Le hicieron una transferencia de 4 millones por error y se compró un terreno: terminó enfrentando una condena

Una empleada pública recibió una cifra millonaria de parte del organismo en el que se desempeñaba y se negó a devolverla. 

13 de marzo, 2026 | 13.56

Un insólito episodio en la ciudad de Neuquén trascendió hacia el resto del país después de que una empleada pública del Instituto Provincial de Viviendas y Urbanismo (IPVU) recibiera una transferencia por error de 4 millones de pesos de parte del organismo en el que se desempeñaba y se negara a devolverla.

El Instituto judicializó lo ocurrido y ahora, como resultado de la denuncia penal, la mujer está obligada por la Justicia a devolver el dinero. Lo que resulta más llamativo es que la empleada dijo que ya había usado los millones para comprar un terreno.

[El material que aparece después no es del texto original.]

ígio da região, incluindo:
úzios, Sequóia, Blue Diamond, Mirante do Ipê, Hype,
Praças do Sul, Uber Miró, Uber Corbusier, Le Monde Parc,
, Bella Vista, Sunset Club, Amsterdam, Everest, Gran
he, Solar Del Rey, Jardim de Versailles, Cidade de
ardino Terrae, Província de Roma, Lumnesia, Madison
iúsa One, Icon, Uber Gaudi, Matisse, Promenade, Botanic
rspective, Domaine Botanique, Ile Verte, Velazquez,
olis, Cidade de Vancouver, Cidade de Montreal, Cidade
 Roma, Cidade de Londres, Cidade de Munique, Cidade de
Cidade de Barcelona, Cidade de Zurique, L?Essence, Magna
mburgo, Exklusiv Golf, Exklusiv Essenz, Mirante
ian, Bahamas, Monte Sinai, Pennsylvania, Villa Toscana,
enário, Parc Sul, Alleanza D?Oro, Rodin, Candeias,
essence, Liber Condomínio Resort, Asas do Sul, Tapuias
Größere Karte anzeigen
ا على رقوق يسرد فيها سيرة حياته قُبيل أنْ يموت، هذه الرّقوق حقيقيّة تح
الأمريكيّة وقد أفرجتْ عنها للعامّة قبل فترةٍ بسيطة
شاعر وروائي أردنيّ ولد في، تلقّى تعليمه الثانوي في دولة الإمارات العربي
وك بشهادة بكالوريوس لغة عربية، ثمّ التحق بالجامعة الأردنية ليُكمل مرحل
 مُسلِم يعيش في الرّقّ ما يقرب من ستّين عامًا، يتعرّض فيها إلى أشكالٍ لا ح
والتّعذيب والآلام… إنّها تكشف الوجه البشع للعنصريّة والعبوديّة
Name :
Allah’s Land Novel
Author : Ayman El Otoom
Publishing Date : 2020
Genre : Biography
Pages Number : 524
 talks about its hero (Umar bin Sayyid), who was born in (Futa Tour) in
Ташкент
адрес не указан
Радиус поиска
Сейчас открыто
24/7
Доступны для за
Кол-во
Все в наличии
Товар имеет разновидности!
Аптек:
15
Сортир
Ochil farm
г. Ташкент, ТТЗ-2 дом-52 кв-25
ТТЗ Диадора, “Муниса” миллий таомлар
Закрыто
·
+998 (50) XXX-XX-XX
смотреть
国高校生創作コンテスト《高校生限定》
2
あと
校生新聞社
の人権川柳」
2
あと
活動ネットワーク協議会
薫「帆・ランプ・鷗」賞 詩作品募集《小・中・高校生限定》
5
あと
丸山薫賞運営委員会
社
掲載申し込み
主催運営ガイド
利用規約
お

El error que costó una condena

En las últimas semanas una empleada pública que trabajaba en el Instituto Provincial de Viviendas y Urbanismo (IPVU) neuquino recibió una transferencia millonaria de parte del organismo. La Justicia falló en su conta y ahora deberá devolver los cuatro millones de pesos.

El juez Martín Peliquero consideró que “el IPVU sufrió un empobrecimiento involuntario al transferir el dinero a la cuenta sueldo de la demandada; que ésta incorporó esa suma a su patrimonio; y que no existe causa jurídica alguna que habilite su percepción”.

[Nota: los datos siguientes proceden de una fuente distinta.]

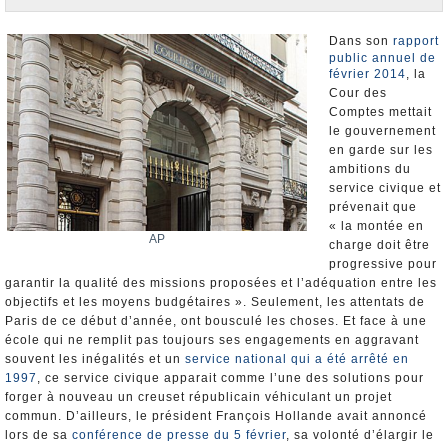
Nominations et Démissions
Elections européennes
Dans son
rapport
public annuel de
Infos insolites
février 2014
, la
Cour des
Comptes mettait
le gouvernement
en garde sur les
ambitions du
service civique et
prévenait que
« la montée en
AP
charge doit être
progressive pour
garantir la qualité des missions proposées et l’adéquation entre les
objectifs et les moyens budgétaires ». Seulement, les attentats de
Paris de ce début d’année, ont bousculé les choses. Et face à une
école qui ne remplit pas toujours ses engagements en aggravant
souvent les inégalités et un
service national qui a été arrêté en
1997
, ce service civique apparait comme l’une des solutions pour
forger à nouveau un creuset républicain véhiculant un projet
commun. D’ailleurs, le président François Hollande avait annoncé
lors de sa
conférence de presse du 5 février
, sa volonté d’élargir le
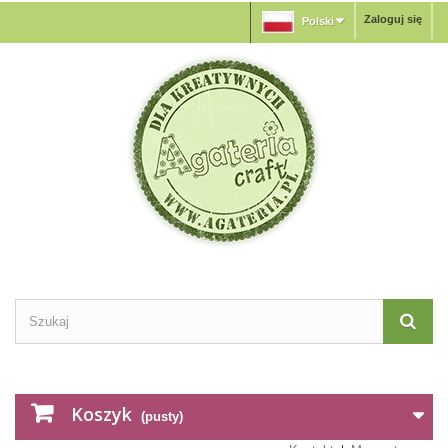
Zaloguj się
Polski
Koszyk
(pusty)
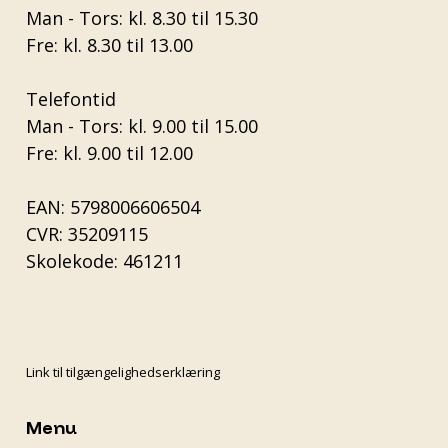
Man - Tors: kl. 8.30 til 15.30
Fre: kl. 8.30 til 13.00
Telefontid
Man - Tors: kl. 9.00 til 15.00
Fre: kl. 9.00 til 12.00
EAN: 5798006606504
CVR: 35209115
Skolekode: 461211
Link til tilgængelighedserklæring
Menu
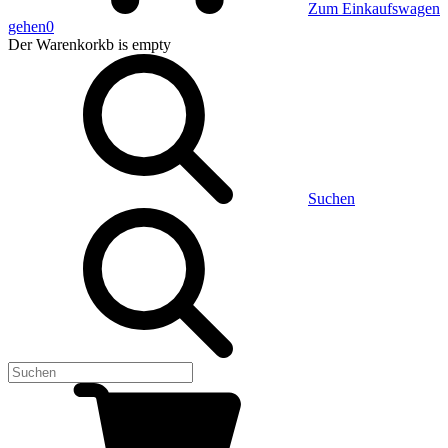
Zum Einkaufswagen
gehen
0
Der Warenkorkb
is empty
Suchen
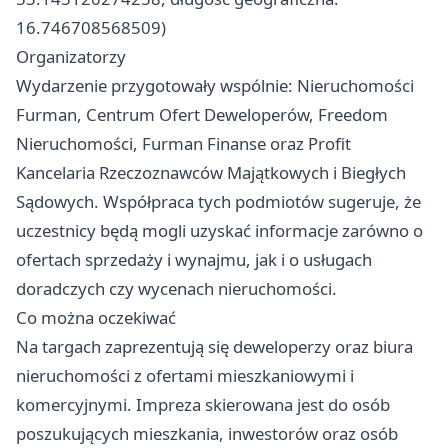
16.746708568509)
Organizatorzy
Wydarzenie przygotowały wspólnie: Nieruchomości
Furman, Centrum Ofert Deweloperów, Freedom
Nieruchomości, Furman Finanse oraz Profit
Kancelaria Rzeczoznawców Majątkowych i Biegłych
Sądowych. Współpraca tych podmiotów sugeruje, że
uczestnicy będą mogli uzyskać informacje zarówno o
ofertach sprzedaży i wynajmu, jak i o usługach
doradczych czy wycenach nieruchomości.
Co można oczekiwać
Na targach zaprezentują się deweloperzy oraz biura
nieruchomości z ofertami mieszkaniowymi i
komercyjnymi. Impreza skierowana jest do osób
poszukujących mieszkania, inwestorów oraz osób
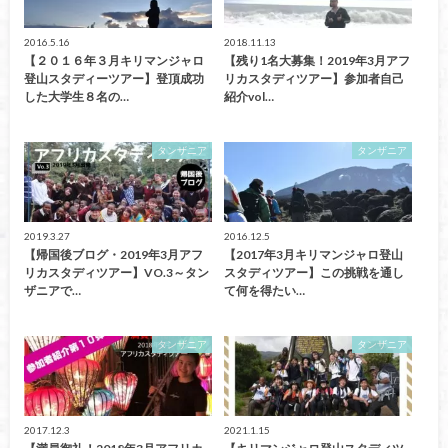
2016.5.16
2018.11.13
【２０１６年３月キリマンジャロ
【残り1名大募集！2019年3月アフ
登山スタディーツアー】登頂成功
リカスタディツアー】参加者自己
した大学生８名の…
紹介vol…
タンザニア
タンザニア
2019.3.27
2016.12.5
【帰国後ブログ・2019年3月アフ
【2017年3月キリマンジャロ登山
リカスタディツアー】VO.3～タン
スタディツアー】この挑戦を通し
ザニアで…
て何を得たい…
タンザニア
タンザニア
2017.12.3
2021.1.15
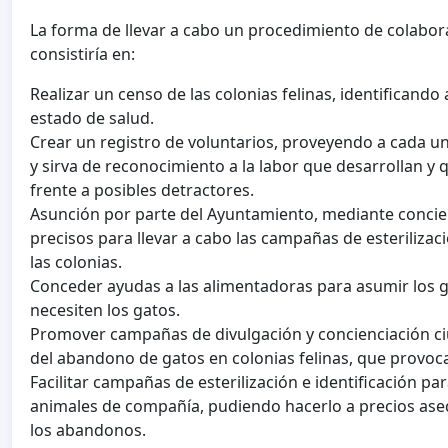
La forma de llevar a cabo un procedimiento de colabor
consistiría en:
Realizar un censo de las colonias felinas, identificand
estado de salud.
Crear un registro de voluntarios, proveyendo a cada un
y sirva de reconocimiento a la labor que desarrollan y
frente a posibles detractores.
Asunción por parte del Ayuntamiento, mediante conciert
precisos para llevar a cabo las campañas de esteriliza
las colonias.
Conceder ayudas a las alimentadoras para asumir los 
necesiten los gatos.
Promover campañas de divulgación y concienciación ci
del abandono de gatos en colonias felinas, que provoc
Facilitar campañas de esterilización e identificación p
animales de compañía, pudiendo hacerlo a precios ase
los abandonos.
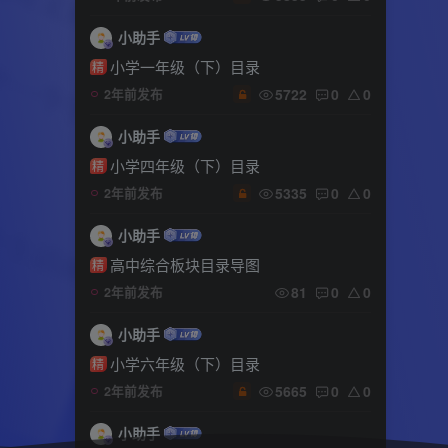
小助手
小学一年级（下）目录
精
5722
0
0
2年前发布
小助手
小学四年级（下）目录
精
5335
0
0
2年前发布
小助手
高中综合板块目录导图
精
81
0
0
2年前发布
小助手
小学六年级（下）目录
精
5665
0
0
2年前发布
小助手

Según la demanda del organismo provincial, la Dirección de Tesorería hizo la transferencia errónea a la cuenta sueldo de la trabajadora. Estiman que en la similitud del nombre de la mujer con el de la verdadera persona que debía recibir el dinero está el origen del conflicto.

Cuando desde el organismo descubrieron la confusión, se contactaron telefónicamente con la agente, quien cortó rápidamente la llamada diciendo que “no sabía nada y que estaba ocupada”.

En un segundo contacto, la mujer manifestó que suponía que el dinero “era parte de un juicio” y que ya lo había utilizado en “la compra de un terreno”, negándose a reintegrarlo.

La denuncia penal a raíz de los hechos

En primer término la empleada pública fue sobreseída, por extinción de la acción penal a raíz del pago del mínimo de la multa prevista para la expropiación de cosa ajena, que es el delito en el que se encuadraron los hechos.

Pese al sobreseimiento, el abogado explicó que el análisis debió hacerse en base a los hechos que se reconocieron en el legajo penal: la transferencia por error del IPVU; el conocimiento inmediato de la demandada acerca del error; la negativa inicial a restituir; y la realización de extracciones y movimientos posteriores.

La mujer negó haber obrado con dolo y afirmó que no tuvo “intención de apropiarse indebidamente de los fondos” y que “su situación económica y la posterior exoneración le impidieron restituir la suma en forma inmediata”. También se mostró dispuesta a devolver el dinero aunque solicitó que “los intereses sean reducidos” y que “se descuente del capital adeudado las retenciones sobre sus haberes que se realizaron oportunamente”.